Average residual power of nodes versus number of rounds.
Conclusion
In this article, AO-Aloha, a CDMA-based MAC protocol for UAV-WSN systems, was proposed, which considers the uniformity of data collection, energy consumption, and transmission efficiency. Priority-based data collection mechanism ensures that uniform data collection across the area is covered by the ground sensor nodes that are typically distributed in a random fashion.

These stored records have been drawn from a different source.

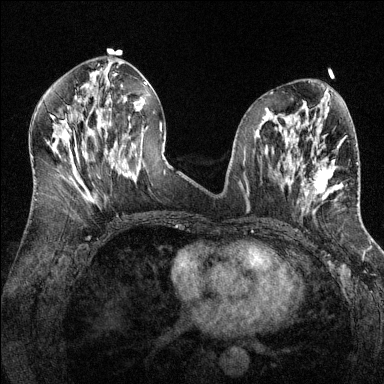
Breast MRI (dynamic contrast-enhanced), one axial slice; slice 63 of 144 in the series (ordered by position); dynamic contrast-enhanced series, time point 2 of 6 at this slice position (early post-contrast); 1.5 T; TE 1.7 ms, TR 4.6 ms; 384 × 384 image matrix, field of view 320 × 320 mm. Female patient.
Outlined on this slice (semi-automatically segmented with operator editing):
- enhancing-tissue mask used for the functional tumour volume (all voxels passing the contrast-enhancement thresholds inside the analysis volume; usually the tumour): bounding box [x1, y1, x2, y2] px = [297, 143, 343, 207]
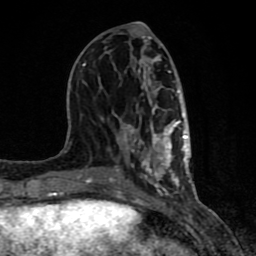
Breast MRI (dynamic contrast-enhanced), one axial slice; slice 35 of 80 in the series (ordered by position); cropped to one breast; dynamic contrast-enhanced series, time point 2 of 8 at this slice position (early post-contrast); 1.5 T; TE 4.2 ms, TR 7 ms; 2 mm slice thickness; 256 × 256 image matrix, field of view 155 × 155 mm. Female patient.
Outlined on this slice (semi-automatic segmentation, software-assisted and operator-edited):
- enhancing-tissue mask used for the functional tumour volume (all voxels passing the contrast-enhancement thresholds inside the analysis volume; usually the tumour): bounding box (x1, y1, x2, y2) in pixels: (61, 22, 191, 197)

To improve energy efficiency, the sensor nodes are put into the sleep mode when they do not need to send data to the UAV, and they will be shortly woken up by a beacon signal from the UAV for data transmission. System throughput is enhanced by including a handshake into every time interval of transmission. Simulation results have confirmed that our protocol has a significant higher throughput (30% or higher) than O-Aloha protocol under different scenarios.